■ TASK TO CARRY OUT
Reproduce the material below verbatim, preserving every character, line break, and blank line.

■ PROVIDED DATA
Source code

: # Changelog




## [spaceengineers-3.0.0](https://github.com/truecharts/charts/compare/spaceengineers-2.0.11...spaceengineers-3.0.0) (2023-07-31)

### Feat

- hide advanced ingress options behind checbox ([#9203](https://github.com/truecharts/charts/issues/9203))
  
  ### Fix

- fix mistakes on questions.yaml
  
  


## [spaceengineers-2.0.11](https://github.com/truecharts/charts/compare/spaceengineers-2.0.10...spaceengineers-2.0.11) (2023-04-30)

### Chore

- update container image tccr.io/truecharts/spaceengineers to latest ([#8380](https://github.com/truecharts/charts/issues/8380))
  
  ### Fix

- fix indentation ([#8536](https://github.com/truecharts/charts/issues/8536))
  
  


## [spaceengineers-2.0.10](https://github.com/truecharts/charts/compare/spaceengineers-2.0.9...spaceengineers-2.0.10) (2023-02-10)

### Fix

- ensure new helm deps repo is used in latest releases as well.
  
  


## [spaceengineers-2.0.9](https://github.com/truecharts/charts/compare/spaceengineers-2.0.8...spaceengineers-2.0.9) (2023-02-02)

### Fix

■ SOLUTION
Source code

: # Changelog




## [spaceengineers-3.0.0](https://github.com/truecharts/charts/compare/spaceengineers-2.0.11...spaceengineers-3.0.0) (2023-07-31)

### Feat

- hide advanced ingress options behind checbox ([#9203](https://github.com/truecharts/charts/issues/9203))
  
  ### Fix

- fix mistakes on questions.yaml
  
  


## [spaceengineers-2.0.11](https://github.com/truecharts/charts/compare/spaceengineers-2.0.10...spaceengineers-2.0.11) (2023-04-30)

### Chore

- update container image tccr.io/truecharts/spaceengineers to latest ([#8380](https://github.com/truecharts/charts/issues/8380))
  
  ### Fix

- fix indentation ([#8536](https://github.com/truecharts/charts/issues/8536))
  
  


## [spaceengineers-2.0.10](https://github.com/truecharts/charts/compare/spaceengineers-2.0.9...spaceengineers-2.0.10) (2023-02-10)

### Fix

- ensure new helm deps repo is used in latest releases as well.
  
  


## [spaceengineers-2.0.9](https://github.com/truecharts/charts/compare/spaceengineers-2.0.8...spaceengineers-2.0.9) (2023-02-02)

### Fix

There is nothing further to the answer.